Look through the lines below; wherever the word "have" appears, copy that line.

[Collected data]
Content starts
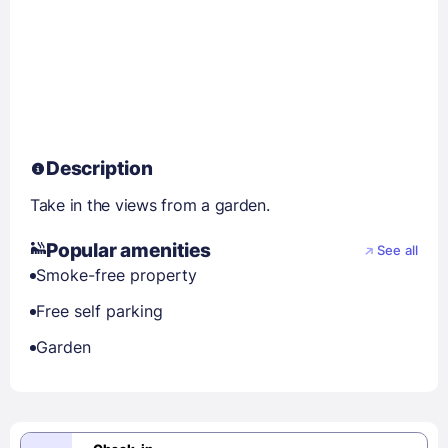
Description
Take in the views from a garden.
Popular amenities
See all
Smoke-free property
Free self parking
Garden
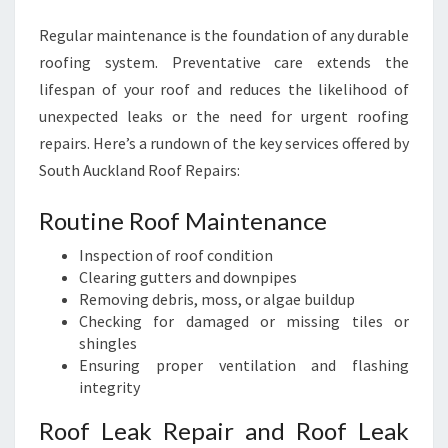
Regular maintenance is the foundation of any durable
roofing system. Preventative care extends the
lifespan of your roof and reduces the likelihood of
unexpected leaks or the need for urgent roofing
repairs. Here’s a rundown of the key services offered by
South Auckland Roof Repairs:
Routine Roof Maintenance
Inspection of roof condition
Clearing gutters and downpipes
Removing debris, moss, or algae buildup
Checking for damaged or missing tiles or
shingles
Ensuring proper ventilation and flashing
integrity
Roof Leak Repair and Roof Leak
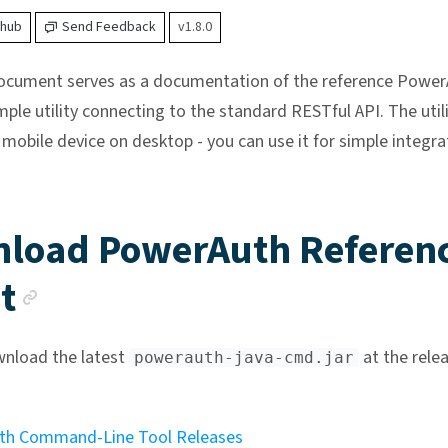
thub
Send Feedback
v1.8.0
document serves as a documentation of the reference Power
imple utility connecting to the standard RESTful API. The util
 mobile device on desktop - you can use it for simple integra
load PowerAuth Referen
Anchor link
t
nload the latest
at the rele
powerauth-java-cmd.jar
th Command-Line Tool Releases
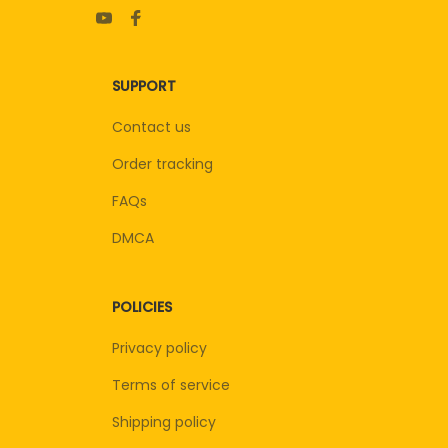
SUPPORT
Contact us
Order tracking
FAQs
DMCA
POLICIES
Privacy policy
Terms of service
Shipping policy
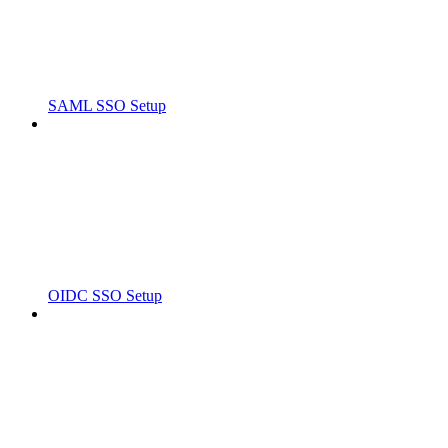
SAML SSO Setup
OIDC SSO Setup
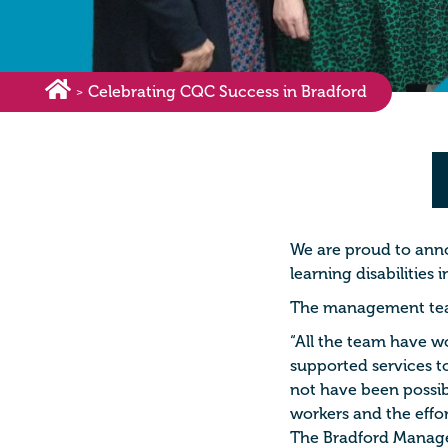
Celebrating CQC Success in Bradford
>
We are proud to ann
learning disabilities
The management team
“All the team have w
supported services to
not have been possib
workers and the effor
The Bradford Manag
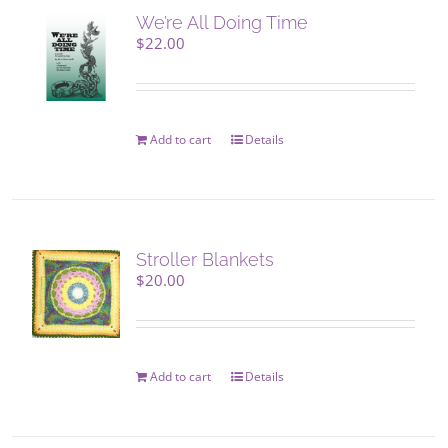
We’re All Doing Time
$
22.00
Add to cart
Details
Stroller Blankets
$
20.00
Add to cart
Details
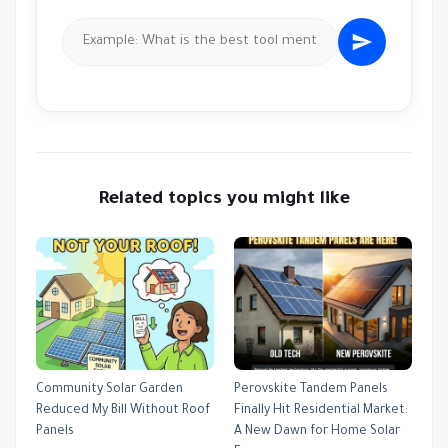
Related topics you might like
Community Solar Garden
Perovskite Tandem Panels
Reduced My Bill Without Roof
Finally Hit Residential Market:
Panels
A New Dawn for Home Solar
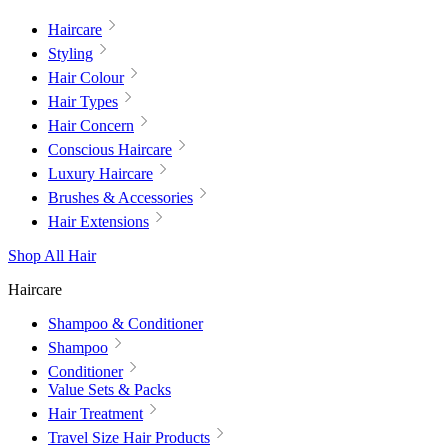
Haircare
Styling
Hair Colour
Hair Types
Hair Concern
Conscious Haircare
Luxury Haircare
Brushes & Accessories
Hair Extensions
Shop All Hair
Haircare
Shampoo & Conditioner
Shampoo
Conditioner
Value Sets & Packs
Hair Treatment
Travel Size Hair Products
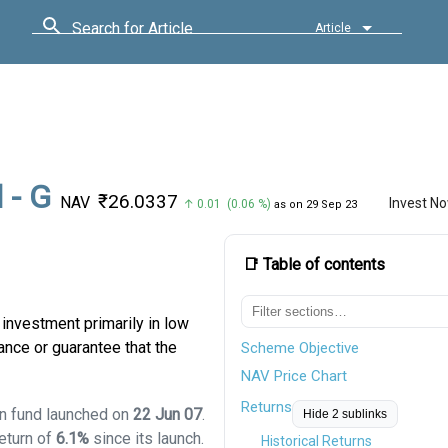
Search for Article
Article
 - G
₹26.0337
NAV
Invest N
↑ 0.01 (0.06 %)
as on 29 Sep 23
📑 Table of contents
investment primarily in low
ance or guarantee that the
Scheme Objective
NAV Price Chart
Returns
on fund launched on
22 Jun 07
.
Hide 2 sublinks
eturn of
6.1%
since its launch.
Historical Returns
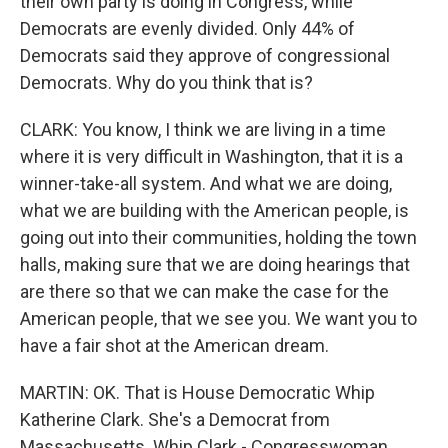
their own party is doing in Congress, while
Democrats are evenly divided. Only 44% of
Democrats said they approve of congressional
Democrats. Why do you think that is?
CLARK: You know, I think we are living in a time
where it is very difficult in Washington, that it is a
winner-take-all system. And what we are doing,
what we are building with the American people, is
going out into their communities, holding the town
halls, making sure that we are doing hearings that
are there so that we can make the case for the
American people, that we see you. We want you to
have a fair shot at the American dream.
MARTIN: OK. That is House Democratic Whip
Katherine Clark. She's a Democrat from
Massachusetts. Whip Clark - Congresswoman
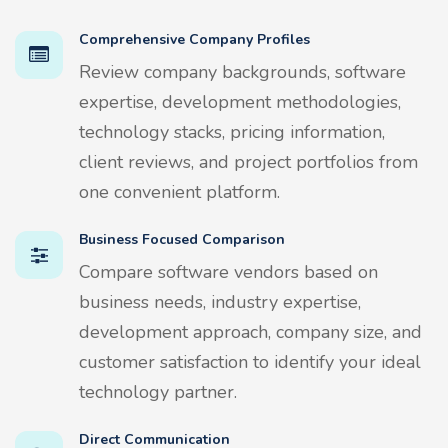
Comprehensive Company Profiles
Review company backgrounds, software
expertise, development methodologies,
technology stacks, pricing information,
client reviews, and project portfolios from
one convenient platform.
Business Focused Comparison
Compare software vendors based on
business needs, industry expertise,
development approach, company size, and
customer satisfaction to identify your ideal
technology partner.
Direct Communication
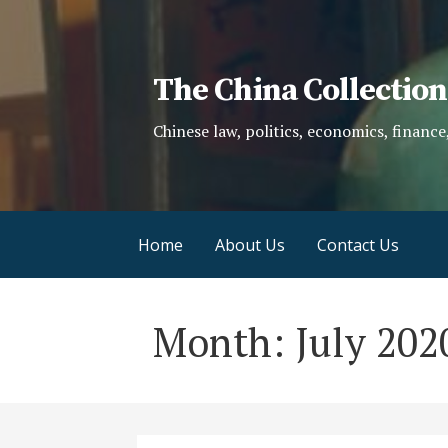
Skip
to
content
The China Collection
Chinese law, politics, economics, finance
Home
About Us
Contact Us
Month: July 202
Content ends
» ANSWER SECTION
“All the team have w
not have been possib
have a fair shot at the American dream.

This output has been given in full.